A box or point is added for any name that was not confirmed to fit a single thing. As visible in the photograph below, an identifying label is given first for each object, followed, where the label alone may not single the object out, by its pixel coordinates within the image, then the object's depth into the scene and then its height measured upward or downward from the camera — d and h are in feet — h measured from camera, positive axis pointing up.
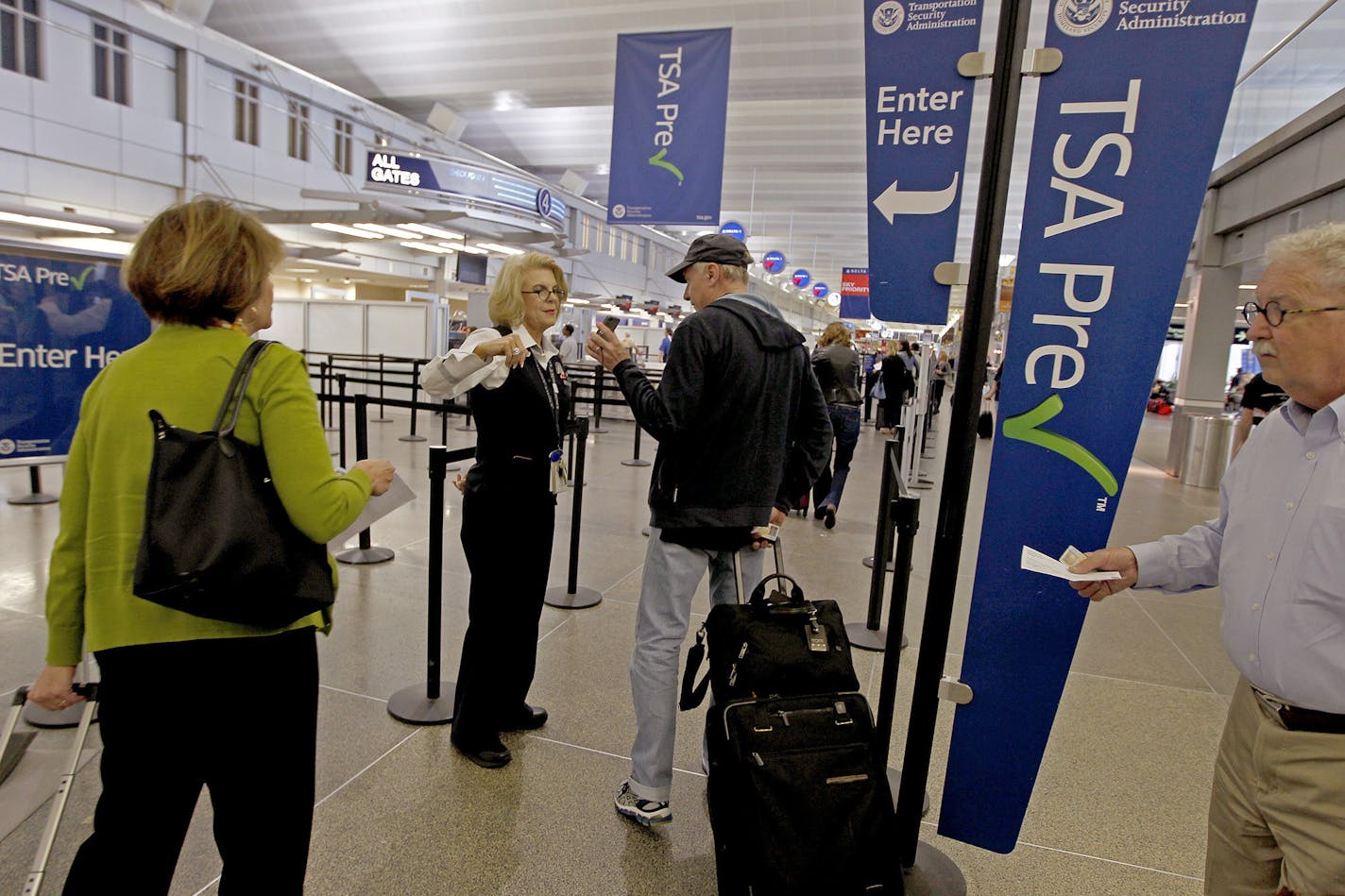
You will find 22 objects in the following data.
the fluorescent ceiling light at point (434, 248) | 65.43 +7.62
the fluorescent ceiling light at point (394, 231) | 46.47 +6.47
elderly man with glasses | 4.34 -1.21
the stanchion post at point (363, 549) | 15.62 -4.88
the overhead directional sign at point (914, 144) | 6.75 +2.04
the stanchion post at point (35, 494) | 19.40 -4.86
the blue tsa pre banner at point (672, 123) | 25.76 +7.84
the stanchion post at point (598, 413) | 38.96 -3.72
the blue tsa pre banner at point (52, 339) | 15.28 -0.66
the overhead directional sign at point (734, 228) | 49.07 +8.21
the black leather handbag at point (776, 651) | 6.73 -2.59
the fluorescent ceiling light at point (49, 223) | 35.63 +3.99
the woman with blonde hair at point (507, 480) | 8.45 -1.58
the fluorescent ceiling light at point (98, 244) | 43.11 +3.91
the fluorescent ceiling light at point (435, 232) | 48.22 +6.84
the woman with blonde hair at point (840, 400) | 23.38 -1.10
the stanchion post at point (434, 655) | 10.13 -4.37
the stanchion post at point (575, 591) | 14.65 -4.89
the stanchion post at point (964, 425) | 6.03 -0.43
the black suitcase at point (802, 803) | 6.07 -3.56
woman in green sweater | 4.43 -1.65
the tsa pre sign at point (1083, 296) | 5.86 +0.70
◇ ◇ ◇ ◇ ◇ ◇ ◇
# WORK REQUEST
Set down, from the entries above, exactly the lines from the one with "You will find" up to and including the one with "the stanchion post at point (35, 494)", and no other lines.

# TASK SOLUTION
You will find 22 objects in the following data.
the fluorescent ceiling light at point (434, 248) | 65.43 +7.62
the fluorescent ceiling light at point (394, 231) | 46.47 +6.47
elderly man with glasses | 4.34 -1.21
the stanchion post at point (363, 549) | 15.62 -4.88
the overhead directional sign at point (914, 144) | 6.75 +2.04
the stanchion post at point (35, 494) | 19.40 -4.86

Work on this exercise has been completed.